Extracted page text data
= Beginning of Section =
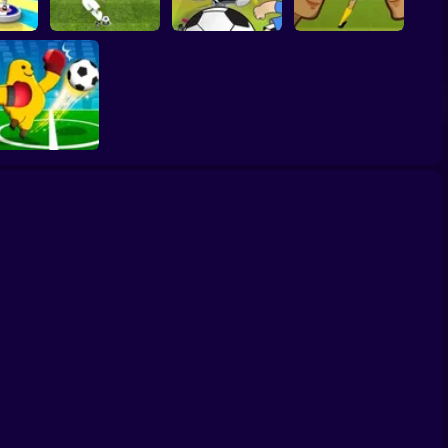
Women Football
er 3D
Penalty Shooters 2
Toon Cup 2022
Penalty Champions
Monster Soccer 3D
= End of Section =
- About this exercise -
Render every line of the listing above as a JSON list of strings, with one string per line and blank lines omitted. Leave the pictures out of the answer.

- Answer below -
[
  "Women Football",
  "er 3D",
  "Penalty Shooters 2",
  "Toon Cup 2022",
  "Penalty Champions",
  "Monster Soccer 3D"
]